··· INPUT MATERIAL ···

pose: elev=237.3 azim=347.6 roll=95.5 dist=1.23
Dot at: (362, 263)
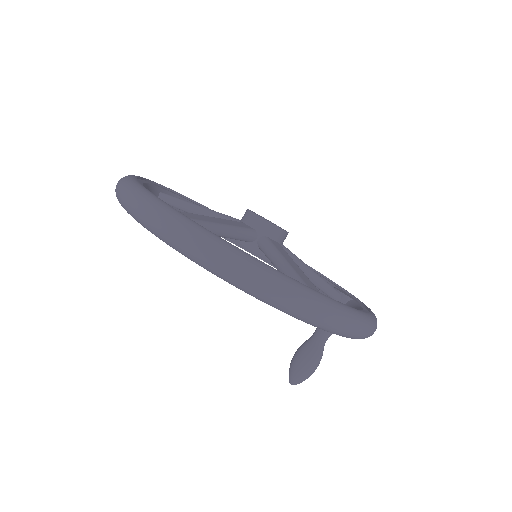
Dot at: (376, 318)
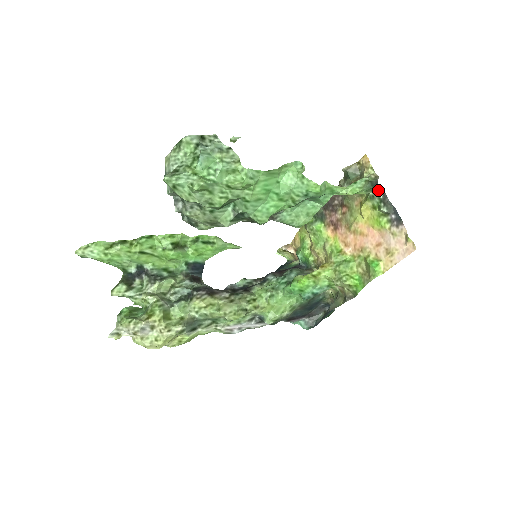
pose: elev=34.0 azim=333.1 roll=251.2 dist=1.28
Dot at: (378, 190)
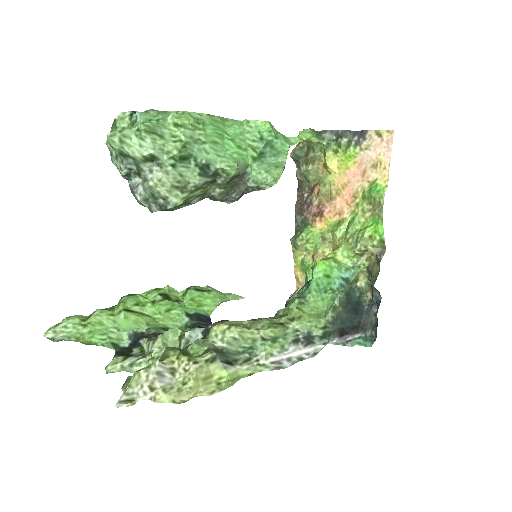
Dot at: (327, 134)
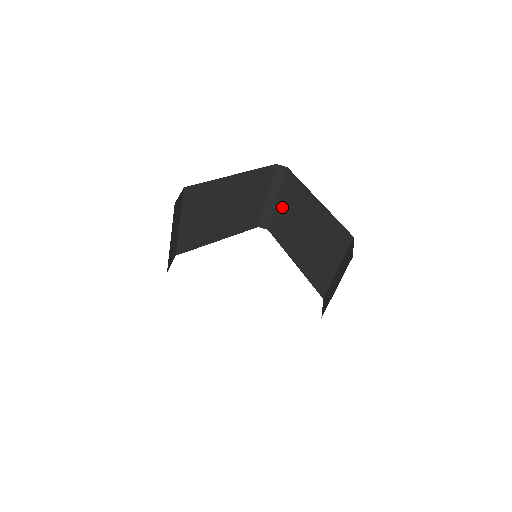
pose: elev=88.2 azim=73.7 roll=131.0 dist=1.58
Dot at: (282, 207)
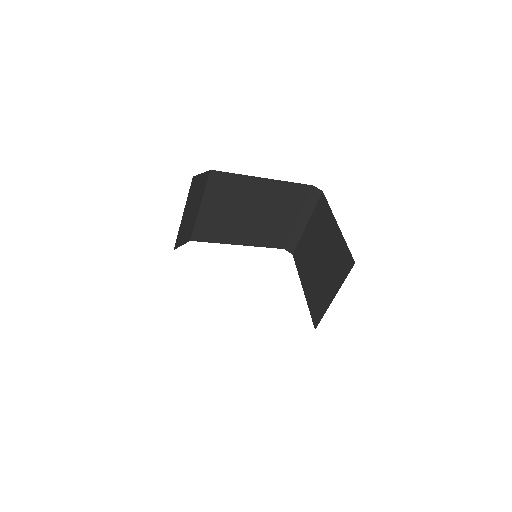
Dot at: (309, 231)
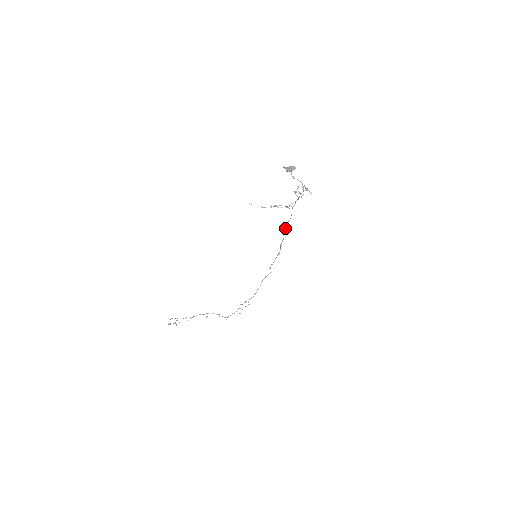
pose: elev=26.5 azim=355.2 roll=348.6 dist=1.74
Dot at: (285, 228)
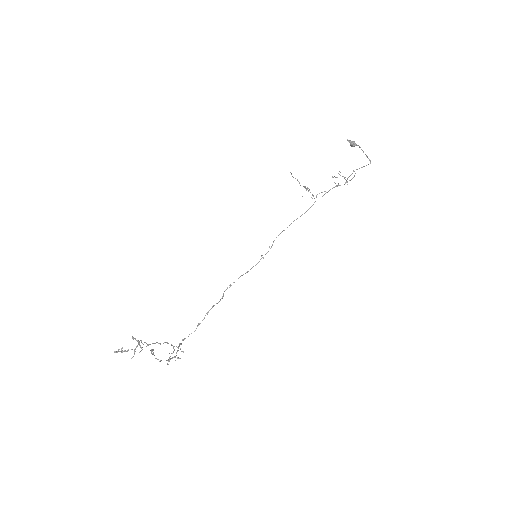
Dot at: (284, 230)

···

* _TASK REQUIREMENTS_
Copy all of the lines above verbatim, leaving out the pictures.

* _EXERCISE OUTPUT_
pose: elev=237.3 azim=347.6 roll=95.5 dist=1.23
Dot at: (362, 263)
Dot at: (376, 318)
pose: elev=34.0 azim=333.1 roll=251.2 dist=1.28
Dot at: (378, 190)
Dot at: (327, 134)
pose: elev=88.2 azim=73.7 roll=131.0 dist=1.58
Dot at: (282, 207)
Dot at: (309, 231)
pose: elev=26.5 azim=355.2 roll=348.6 dist=1.74
Dot at: (285, 228)
Dot at: (284, 230)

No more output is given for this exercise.